La chronique de Jean Rouzaud.
Avec cette énième compilation de Soul Jazz Records, c’est encore une strate du premier label jamaïcain que l’on redécouvre, côté grande voix et arrangements de morceaux emblématiques, repris et remixés.
C’était avant le Reggae !
Les dix-huit morceaux de ce CD (ou double Vinyl pour les collectors), alignent les plus grands noms, au firmament des talents de l’île. Don Drummond, Delroy Wilson, Alton Ellis, Peter Tosh, Roland Alphonso, Ernest Ranglin, Bob Marley, Jackie Mitoo…N’en jetez plus, ces personnages hors norme ont tout réinventé, à partir de standards américains…ou jamaïcains.

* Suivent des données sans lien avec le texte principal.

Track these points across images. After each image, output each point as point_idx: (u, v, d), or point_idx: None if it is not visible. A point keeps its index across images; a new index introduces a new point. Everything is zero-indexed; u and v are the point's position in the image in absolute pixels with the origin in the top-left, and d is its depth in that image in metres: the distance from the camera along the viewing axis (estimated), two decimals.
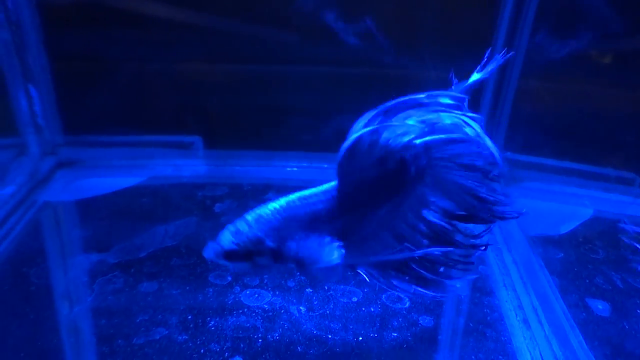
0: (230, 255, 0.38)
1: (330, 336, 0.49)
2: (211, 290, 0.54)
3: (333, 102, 0.81)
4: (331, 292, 0.54)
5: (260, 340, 0.48)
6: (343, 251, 0.36)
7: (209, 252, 0.39)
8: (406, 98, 0.37)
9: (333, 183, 0.39)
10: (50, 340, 0.47)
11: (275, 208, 0.39)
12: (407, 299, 0.54)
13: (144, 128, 0.80)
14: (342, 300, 0.54)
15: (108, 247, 0.59)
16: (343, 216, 0.38)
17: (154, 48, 0.76)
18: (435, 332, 0.50)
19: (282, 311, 0.52)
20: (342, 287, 0.55)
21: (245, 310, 0.51)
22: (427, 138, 0.36)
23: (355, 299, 0.54)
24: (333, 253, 0.36)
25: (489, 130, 0.78)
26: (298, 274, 0.42)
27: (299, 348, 0.47)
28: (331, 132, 0.82)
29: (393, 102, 0.37)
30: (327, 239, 0.37)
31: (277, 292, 0.54)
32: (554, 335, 0.50)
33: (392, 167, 0.37)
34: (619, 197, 0.74)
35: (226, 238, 0.38)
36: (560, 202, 0.75)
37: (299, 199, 0.39)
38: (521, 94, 0.75)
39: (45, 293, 0.52)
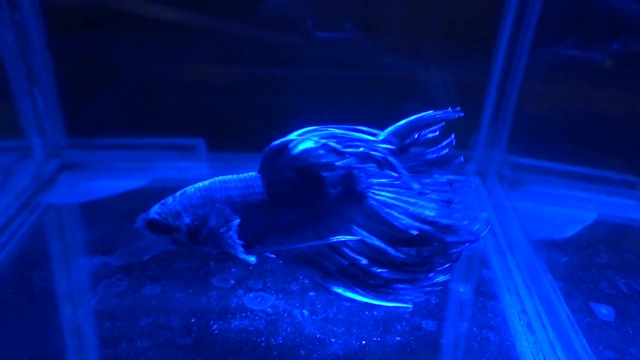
0: (152, 225, 0.40)
1: (333, 340, 0.49)
2: (214, 293, 0.54)
3: (337, 104, 0.81)
4: (334, 296, 0.54)
5: (263, 344, 0.48)
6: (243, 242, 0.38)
7: (139, 221, 0.40)
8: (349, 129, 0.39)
9: (252, 173, 0.41)
10: (54, 342, 0.47)
11: (198, 187, 0.40)
12: (411, 304, 0.54)
13: (147, 130, 0.80)
14: (345, 303, 0.54)
15: (112, 249, 0.59)
16: (260, 207, 0.39)
17: (157, 50, 0.76)
18: (439, 337, 0.50)
19: (285, 314, 0.52)
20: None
21: (249, 313, 0.51)
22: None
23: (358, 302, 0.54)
24: (235, 241, 0.38)
25: (492, 134, 0.79)
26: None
27: (302, 352, 0.47)
28: None
29: (339, 128, 0.39)
30: (237, 223, 0.39)
31: (280, 296, 0.54)
32: (558, 340, 0.50)
33: (315, 180, 0.39)
34: (622, 200, 0.74)
35: (153, 209, 0.41)
36: (563, 206, 0.75)
37: (220, 182, 0.40)
38: (524, 96, 0.75)
39: (49, 296, 0.52)
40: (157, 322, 0.49)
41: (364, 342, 0.49)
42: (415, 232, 0.40)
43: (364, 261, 0.40)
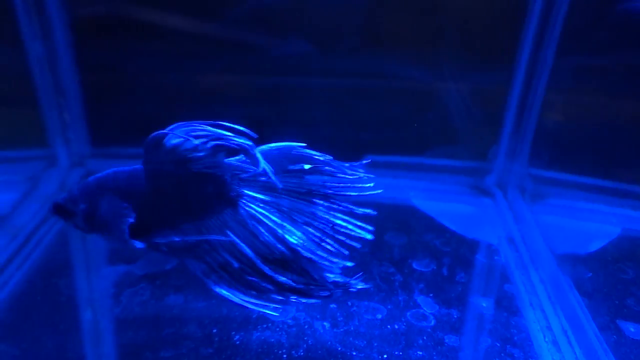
0: (56, 208, 0.41)
1: (354, 353, 0.49)
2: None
3: (351, 114, 0.82)
4: (355, 308, 0.54)
5: (285, 356, 0.48)
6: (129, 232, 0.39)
7: (50, 207, 0.41)
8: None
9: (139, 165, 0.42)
10: (79, 350, 0.48)
11: (96, 176, 0.42)
12: (432, 317, 0.54)
13: None
14: (366, 316, 0.53)
15: (135, 258, 0.60)
16: (144, 198, 0.40)
17: (176, 61, 0.77)
18: (461, 352, 0.50)
19: (306, 326, 0.52)
20: (366, 303, 0.55)
21: (270, 324, 0.51)
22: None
23: (379, 316, 0.53)
24: (125, 231, 0.39)
25: (513, 145, 0.79)
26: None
27: None
28: (349, 145, 0.83)
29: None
30: (126, 212, 0.40)
31: (300, 307, 0.54)
32: (585, 358, 0.49)
33: (189, 176, 0.40)
34: None
35: (61, 196, 0.42)
36: (586, 220, 0.74)
37: (114, 172, 0.42)
38: (547, 107, 0.74)
39: (75, 304, 0.53)
40: (179, 332, 0.50)
41: (385, 356, 0.49)
42: (276, 253, 0.40)
43: (236, 265, 0.40)
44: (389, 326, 0.52)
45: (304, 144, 0.43)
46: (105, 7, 0.72)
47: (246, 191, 0.42)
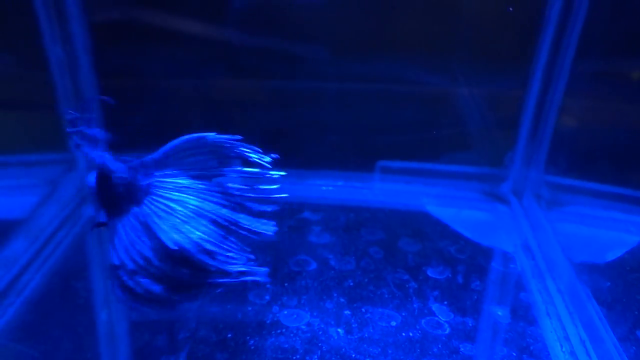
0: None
1: None
2: (250, 309, 0.54)
3: (364, 119, 0.82)
4: (369, 315, 0.54)
5: None
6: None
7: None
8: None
9: None
10: (96, 352, 0.48)
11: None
12: (447, 325, 0.53)
13: None
14: (380, 323, 0.53)
15: None
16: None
17: (191, 65, 0.78)
18: None
19: (321, 333, 0.52)
20: (380, 310, 0.55)
21: (284, 330, 0.52)
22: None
23: (393, 323, 0.53)
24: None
25: (529, 151, 0.78)
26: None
27: None
28: (364, 151, 0.83)
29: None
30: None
31: (315, 313, 0.54)
32: None
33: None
34: None
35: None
36: (604, 228, 0.73)
37: None
38: (564, 113, 0.73)
39: (93, 306, 0.54)
40: (195, 336, 0.50)
41: None
42: (175, 247, 0.40)
43: (130, 266, 0.42)
44: (403, 334, 0.52)
45: (213, 133, 0.46)
46: (122, 12, 0.73)
47: (155, 190, 0.44)
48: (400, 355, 0.49)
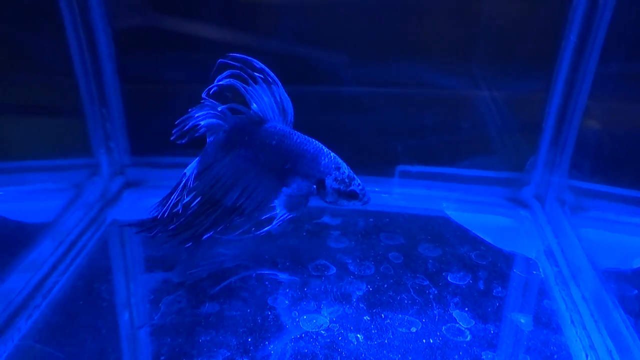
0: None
1: None
2: (270, 313, 0.54)
3: (383, 123, 0.81)
4: (389, 321, 0.54)
5: None
6: None
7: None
8: None
9: None
10: (119, 354, 0.49)
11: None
12: (468, 332, 0.53)
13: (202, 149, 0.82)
14: (400, 329, 0.53)
15: (172, 266, 0.61)
16: None
17: (211, 70, 0.79)
18: None
19: (340, 338, 0.52)
20: (400, 316, 0.55)
21: (303, 335, 0.52)
22: None
23: (414, 329, 0.53)
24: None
25: (552, 156, 0.76)
26: None
27: None
28: (384, 155, 0.82)
29: None
30: None
31: (334, 319, 0.54)
32: None
33: None
34: None
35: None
36: (630, 234, 0.71)
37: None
38: (589, 116, 0.72)
39: (116, 309, 0.55)
40: (215, 340, 0.51)
41: None
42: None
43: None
44: (423, 340, 0.51)
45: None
46: (145, 20, 0.75)
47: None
48: None
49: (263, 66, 0.56)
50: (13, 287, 0.55)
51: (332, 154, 0.58)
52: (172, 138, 0.59)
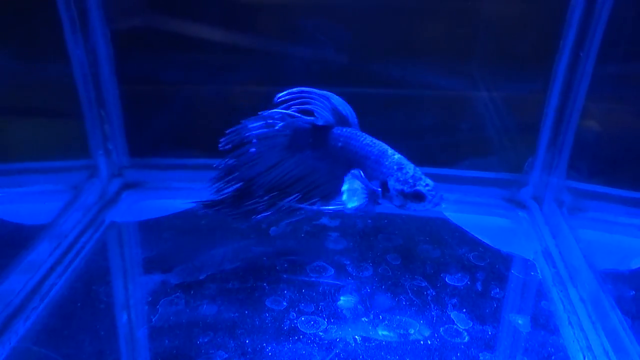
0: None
1: None
2: (268, 315, 0.54)
3: (382, 124, 0.81)
4: (387, 322, 0.54)
5: None
6: None
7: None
8: None
9: None
10: (117, 356, 0.49)
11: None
12: (466, 334, 0.53)
13: (203, 151, 0.83)
14: (398, 331, 0.53)
15: (170, 267, 0.61)
16: None
17: (210, 71, 0.79)
18: None
19: (338, 339, 0.52)
20: (398, 317, 0.55)
21: (301, 337, 0.52)
22: None
23: (412, 331, 0.53)
24: None
25: (550, 157, 0.77)
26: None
27: None
28: None
29: None
30: None
31: (332, 320, 0.54)
32: None
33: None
34: None
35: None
36: (628, 235, 0.71)
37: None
38: (587, 117, 0.72)
39: (114, 311, 0.55)
40: (213, 342, 0.51)
41: None
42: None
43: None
44: (421, 342, 0.52)
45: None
46: (143, 20, 0.75)
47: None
48: None
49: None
50: (11, 289, 0.55)
51: (396, 155, 0.56)
52: (220, 147, 0.59)
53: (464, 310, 0.56)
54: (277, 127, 0.57)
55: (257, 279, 0.60)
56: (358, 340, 0.52)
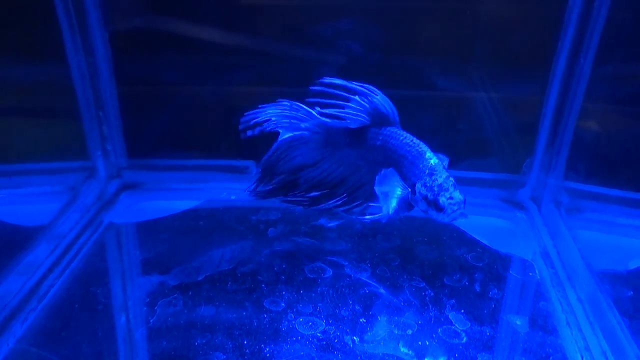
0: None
1: None
2: (266, 316, 0.54)
3: None
4: (385, 323, 0.54)
5: None
6: None
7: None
8: None
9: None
10: (114, 358, 0.49)
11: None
12: (464, 334, 0.53)
13: (201, 152, 0.83)
14: (396, 332, 0.53)
15: (168, 269, 0.61)
16: None
17: (209, 72, 0.79)
18: None
19: (336, 340, 0.52)
20: (396, 318, 0.55)
21: (299, 337, 0.52)
22: None
23: (410, 332, 0.53)
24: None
25: (548, 157, 0.77)
26: None
27: None
28: None
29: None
30: None
31: (330, 321, 0.54)
32: None
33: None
34: None
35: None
36: (625, 236, 0.71)
37: None
38: (584, 117, 0.72)
39: (112, 312, 0.54)
40: (211, 343, 0.51)
41: None
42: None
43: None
44: (419, 342, 0.52)
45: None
46: (142, 21, 0.75)
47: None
48: None
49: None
50: (8, 290, 0.55)
51: (433, 159, 0.55)
52: (240, 127, 0.60)
53: (462, 311, 0.56)
54: (303, 126, 0.58)
55: (255, 280, 0.60)
56: (356, 341, 0.52)
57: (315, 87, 0.58)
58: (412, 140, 0.57)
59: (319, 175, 0.61)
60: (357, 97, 0.56)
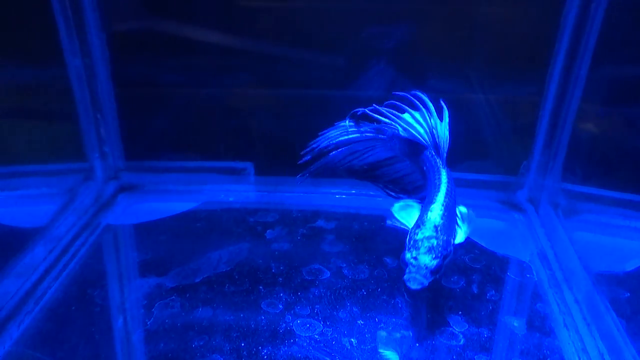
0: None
1: None
2: (263, 318, 0.54)
3: None
4: (382, 325, 0.54)
5: None
6: None
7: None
8: None
9: None
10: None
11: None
12: (461, 336, 0.53)
13: (199, 154, 0.83)
14: (394, 334, 0.53)
15: (165, 271, 0.61)
16: None
17: (206, 74, 0.79)
18: None
19: (334, 342, 0.52)
20: (394, 320, 0.55)
21: (297, 340, 0.52)
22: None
23: (408, 334, 0.53)
24: None
25: (545, 159, 0.77)
26: None
27: None
28: None
29: None
30: None
31: (328, 323, 0.54)
32: None
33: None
34: None
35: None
36: (623, 237, 0.71)
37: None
38: (582, 119, 0.72)
39: (109, 315, 0.54)
40: (209, 345, 0.50)
41: None
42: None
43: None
44: (417, 344, 0.52)
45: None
46: (140, 23, 0.75)
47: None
48: None
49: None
50: (5, 293, 0.55)
51: (436, 212, 0.51)
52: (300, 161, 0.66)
53: (460, 312, 0.56)
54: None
55: (252, 282, 0.60)
56: (354, 343, 0.52)
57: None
58: (439, 183, 0.55)
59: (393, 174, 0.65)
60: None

C’était avant le Reggae !
Le livret de vingt pages contenu dans ce CD, avec les images de toutes ces stars, est incroyable. Chaque chanteur ou musicien (clavier, sax, guitare…) y est décrit, mais surtout CHAQUE morceau est détaillé avec TOUT l’historique de sa naissance, lieux et interprètes, de ses différentes versions, jusqu’à celle de l’album entre vos mains…
Ces notes ultra-savantes ont été regroupées grâce à un groupe d’érudits, cités en fin de livret (Stuart Baker, Steve Barrow, Paul Coote, Chris Lane, Pete Reilly et Karen Tate…)
Arriver à connaître le cheminement de morceaux des années 60 est pour moi un exploit émouvant. Les textes sont si précis qu’ils n’oublient pas de citer des personnalités immenses, comme Duke Reid (et son studio Treasure Island !) ou Bunny Lee, immense producteur que j’ai eu le bonheur de rencontrer, interviewer, filmer et qui m’a appris des choses capitales sur l’histoire « vraie » jamaïcaine (voir nombre d’articles sur ce site et mon livre Contre-culture. Éditions Nova). Concurrent de Studio One, Bunny « Striker » Lee a travaillé avec Prince Buster (Ska), Lee Perry (Rock, Steady, Reggae…), King Tubby (Dub)…les plus grands noms pour les connaisseurs.
Enfin, en ces débuts de Studio One (le super studio de Clement Coxson Dodd, label original de ce cet album), on y apprend qu’il a eu, après le magasin de disques (Muzik City Record Shop en 1959), un club, puis enfin le label avec petite usine de pressage de Brentford Road…
Bien d’autres noms prestigieux se sont penchés sur le berceau de Studio One, souvent indirectement ou grâce à la valse des talents et des artistes qui naviguaient d’un label à l’autre, d’un producteur à l’autre, et aussi au gré des genres musicaux qui se succédaient : Ska, Rocksteady, Reggae, Dub, Dancehall, Ragga…
La souplesse des équipes de ces labels (qui provoqua aussi bien des concurrences, des désordres, des détournements, et des procès) favorisa la musique, mais souvent au détriment des musiciens qui n’avaient pas de titre ou de poste fixe dans les studios.
Cette série de titres est avant tout basée sur des tubes flottants de cette époque fiévreuse, toujours mélodiques, ultra agréables à écouter, des voix magnifiques, en train de se révéler à des producteurs chanceux.
C’est vraiment un disque de pionniers, d’arrangeurs, de surdoués vocaux, d’organistes inspirés, quand les Jamaïcains allaient devenir les grands maîtres de la production, des dosages, des effets, des trouvailles folles et brutales qui allaient révolutionner Pop et Rock (et aussi le Punk, la Disco, l’Électro, le Rap, etc.)
C’est vraiment la naissance d’un nouveau son : celui de la jeune Jamaïque indépendante. Une nouvelle matrice pour la musique Pop.
Studio One Freedom Sounds. Studio One in the sixties. Soul Jazz Records. CD 18 titres + Booklet historique de la genèse de chaque morceau et photos des artistes à l’époque. 20 pages. Existe aussi en double vinyl collector.